If implemented without change, this policy would essentially make local IP ownership and brand registration conditions for access to the government procurement market, amounting to an unprecedented step by the Chinese government and one that clearly contradicts the shared goal of combating protectionism and the government's commitment to rebalance trade flows.

Further, this approach would be counterproductive considering foreign invested enterprises' major contributions to the modernization of the Chinese economy and infrastructure.

A closed, discriminatory approach to indigenous innovation would also invite similar discriminatory policies in China's vital export markets, putting additional pressure on export job creation and growth.

Additionally, even as we recognize that China is negotiating to join the WTO's Government Procurement Agreement, these rules clearly move China further away from international practice and undermine its commitment to a more open government procurement market, a market which carries unique importance to business because of the large role occupied by the State and state-owned enterprises in China's economic system.

The Impact of Indigenous Innovation Policies on China's IP System

Moreover, we are concerned about the impact of these policies in the IP system.

First, we question whether the high quantity of low quality patents—subsidized by the State—threatens to burden the courts and innovative companies?

Second, we are anxiously awaiting the long-debated rules on the handling of IPR issues in antitrust matters and are growing increasingly concerned about the disproportional scrutiny given to mergers involving foreign companies.

Third, we are worried by the growing track record of high-damage claims and awards brought by Chinese frequently for patents that are not subject to substantive examination and seem to be biased against foreigners.

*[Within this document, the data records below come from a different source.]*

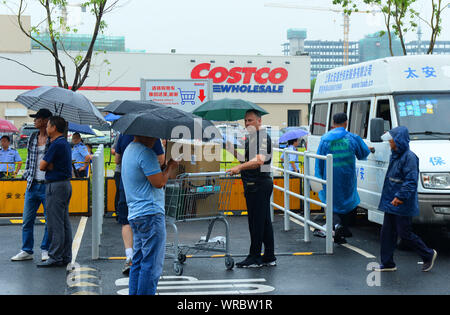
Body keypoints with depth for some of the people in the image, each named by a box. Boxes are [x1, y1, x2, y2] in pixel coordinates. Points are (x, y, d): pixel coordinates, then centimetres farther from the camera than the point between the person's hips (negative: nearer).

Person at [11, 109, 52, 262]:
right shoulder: (32, 137, 10)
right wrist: (27, 174, 11)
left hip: (48, 186, -5)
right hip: (32, 185, 5)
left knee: (50, 220, 4)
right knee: (27, 220, 6)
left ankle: (45, 250, 17)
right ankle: (26, 251, 15)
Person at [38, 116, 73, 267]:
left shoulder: (56, 144, -16)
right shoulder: (65, 143, 15)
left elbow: (42, 166, -11)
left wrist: (47, 165, 8)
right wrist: (51, 165, -8)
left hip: (56, 186, -10)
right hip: (65, 183, 10)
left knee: (55, 224, -7)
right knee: (65, 223, 11)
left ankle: (55, 257, -4)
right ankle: (66, 256, 15)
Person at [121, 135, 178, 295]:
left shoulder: (129, 149, 17)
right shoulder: (145, 152, -15)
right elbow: (158, 182, -17)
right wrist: (170, 167, -1)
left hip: (135, 214, 10)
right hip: (150, 213, -10)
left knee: (138, 261, 14)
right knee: (152, 264, -6)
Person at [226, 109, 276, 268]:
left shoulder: (263, 137, -14)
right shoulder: (249, 138, 18)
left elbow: (259, 161, -27)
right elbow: (246, 160, 23)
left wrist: (239, 167, -38)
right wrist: (232, 150, 9)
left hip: (259, 184, -10)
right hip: (252, 184, 10)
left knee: (256, 221, -4)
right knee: (265, 221, 12)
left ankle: (254, 257, 3)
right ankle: (269, 257, 17)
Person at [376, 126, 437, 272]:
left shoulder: (409, 157, -17)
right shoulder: (395, 155, 12)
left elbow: (411, 181, -23)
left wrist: (400, 196, -26)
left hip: (403, 206, -9)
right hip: (390, 203, 9)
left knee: (405, 234, -1)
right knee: (387, 233, 9)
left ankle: (428, 255, 18)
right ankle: (387, 264, 18)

Fourth, we are concerned that the rights, choice and safety of Chinese consumers continue to be harmed by inadequate IP protection and enforcement, including with respect to fighting counterfeiting and piracy in both the physical and online environments. The challenges in protecting creative expressions on the Internet and in other mediums are a disincentive to artists to turn their ideas into new tools that connect, inform, protect our environment and entertain us.

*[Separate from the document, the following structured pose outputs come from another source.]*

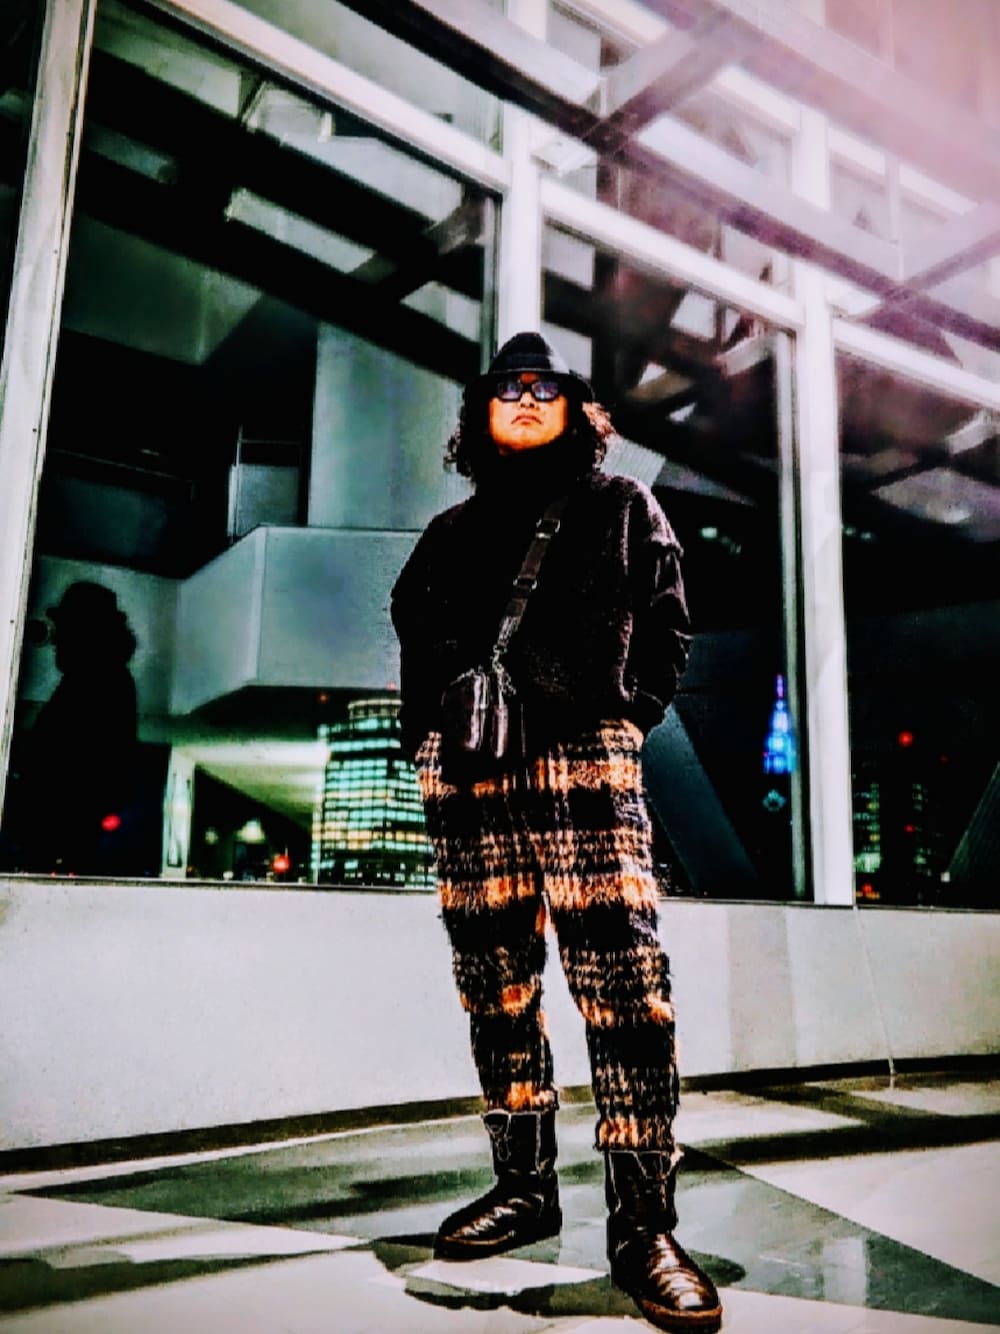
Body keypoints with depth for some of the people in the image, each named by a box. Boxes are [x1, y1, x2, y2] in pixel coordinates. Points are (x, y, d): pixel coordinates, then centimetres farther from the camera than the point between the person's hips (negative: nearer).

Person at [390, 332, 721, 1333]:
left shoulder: (621, 507, 17)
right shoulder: (453, 531, 23)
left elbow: (667, 630, 11)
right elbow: (417, 648, 22)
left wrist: (626, 720, -1)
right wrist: (427, 740, 9)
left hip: (582, 760, -3)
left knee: (623, 984, -12)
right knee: (494, 984, 7)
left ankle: (642, 1226, -4)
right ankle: (524, 1187, 21)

In short, China's closed, discriminatory approach to indigenous innovation and inadequate IP protection threatens to:

  • Impede innovation in China and reduce the competitiveness of Chinese companies;
  • Cut off Chinese companies from vital global partnerships in collaborative innovation, placing these companies at a competitive disadvantage in global markets; and
  • Reduce competition and limit access to advanced technology.

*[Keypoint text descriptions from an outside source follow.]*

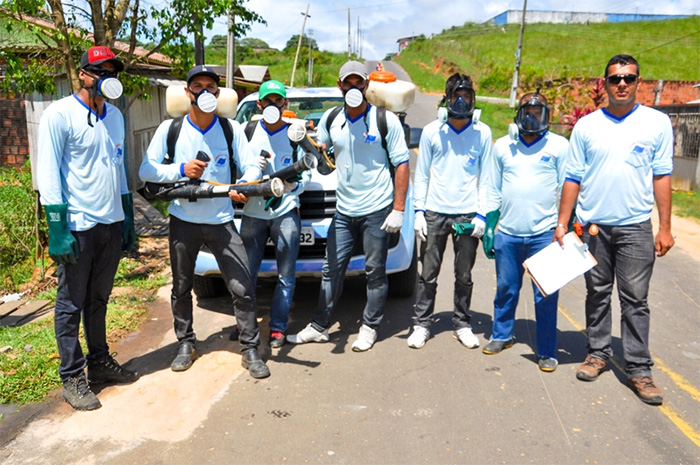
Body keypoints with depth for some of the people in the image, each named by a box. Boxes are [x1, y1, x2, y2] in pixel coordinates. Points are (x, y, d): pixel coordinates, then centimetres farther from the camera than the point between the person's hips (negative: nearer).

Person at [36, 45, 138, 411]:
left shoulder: (115, 116, 13)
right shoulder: (60, 114, -8)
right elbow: (48, 174, -11)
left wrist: (128, 219, 17)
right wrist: (58, 229, -16)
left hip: (112, 225, 6)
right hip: (78, 226, -6)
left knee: (99, 299, 16)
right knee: (71, 305, 4)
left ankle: (99, 362, 29)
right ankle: (72, 378, 14)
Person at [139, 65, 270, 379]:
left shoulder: (231, 129, 1)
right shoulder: (170, 129, -1)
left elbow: (251, 166, -3)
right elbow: (146, 170, -5)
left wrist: (246, 184, -26)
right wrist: (181, 170, -21)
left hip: (221, 221, 0)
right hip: (183, 221, 1)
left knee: (243, 288, -5)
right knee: (181, 288, 13)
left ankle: (250, 349, 8)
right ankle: (186, 344, 32)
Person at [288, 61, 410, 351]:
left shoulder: (385, 120, -4)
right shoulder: (331, 119, 8)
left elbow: (401, 164, -4)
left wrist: (399, 208, -11)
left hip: (376, 210, -4)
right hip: (343, 210, 4)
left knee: (375, 272, 7)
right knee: (332, 270, 10)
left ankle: (370, 327, 21)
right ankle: (319, 327, 21)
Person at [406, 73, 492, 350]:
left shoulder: (482, 133, 4)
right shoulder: (432, 131, 3)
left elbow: (485, 177, 5)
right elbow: (421, 174, 6)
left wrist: (482, 215, -2)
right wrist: (419, 211, -1)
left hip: (468, 214, 0)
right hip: (435, 213, 0)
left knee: (464, 276, 9)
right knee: (428, 274, 4)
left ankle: (462, 324, 23)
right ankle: (422, 324, 16)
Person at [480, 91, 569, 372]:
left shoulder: (559, 146, 3)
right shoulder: (502, 146, 10)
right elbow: (493, 191, 13)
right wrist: (489, 227, 9)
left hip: (544, 234, -2)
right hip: (507, 233, 3)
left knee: (546, 296, 2)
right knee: (505, 290, 13)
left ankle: (547, 352, 14)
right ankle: (501, 336, 32)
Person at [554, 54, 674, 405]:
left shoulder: (657, 123, 2)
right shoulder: (587, 125, 4)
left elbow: (661, 177, 3)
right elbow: (573, 178, 5)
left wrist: (665, 227, -1)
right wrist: (562, 223, 1)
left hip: (636, 227, -1)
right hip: (593, 225, 1)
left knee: (635, 300, 2)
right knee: (597, 294, 12)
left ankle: (638, 369, 10)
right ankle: (598, 353, 27)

Taken together we see a variety of issues which undermine growth opportunities within China's economy, therefore the U.S. Chamber and QPBC will continue to work with Chinese authorities in an effort to better improve the overall environment for foreign and Chinese companies and for consumers.

The U.S. Chamber hopes going forward that the Chinese leadership will focus on reforms that result in increased competition that values equally the contributions of domestic and foreign companies to China's economy.

Conclusion


As an officer of an organization that has been at the forefront of strengthening this important relationship over many years, and as we approach the 10th anniversary of China obtaining permanent normal trading relations status by the U.S. Congress, I would be doing a disservice to both sides if I did not speak candidly about the risks before us.

Put simply, ongoing policy approaches by China are eroding the support of China's long-standing advocates in the United States, diminishing the many good arguments we have used historically in support of this relationship.

As we have always, the Chamber pledges to resist protectionist approaches in the United States.


But make no mistake; pressures are mounting, particularly in this election year.


Nevertheless, we will do everything in our power to ensure that both governments continue to work through challenges in a constructive manner.

We appreciate the generous invitation from the QBPC of the China Association of Enterprises with Foreign Invested to participate in this important forum, and I look forward to learning from one another over the discussion today.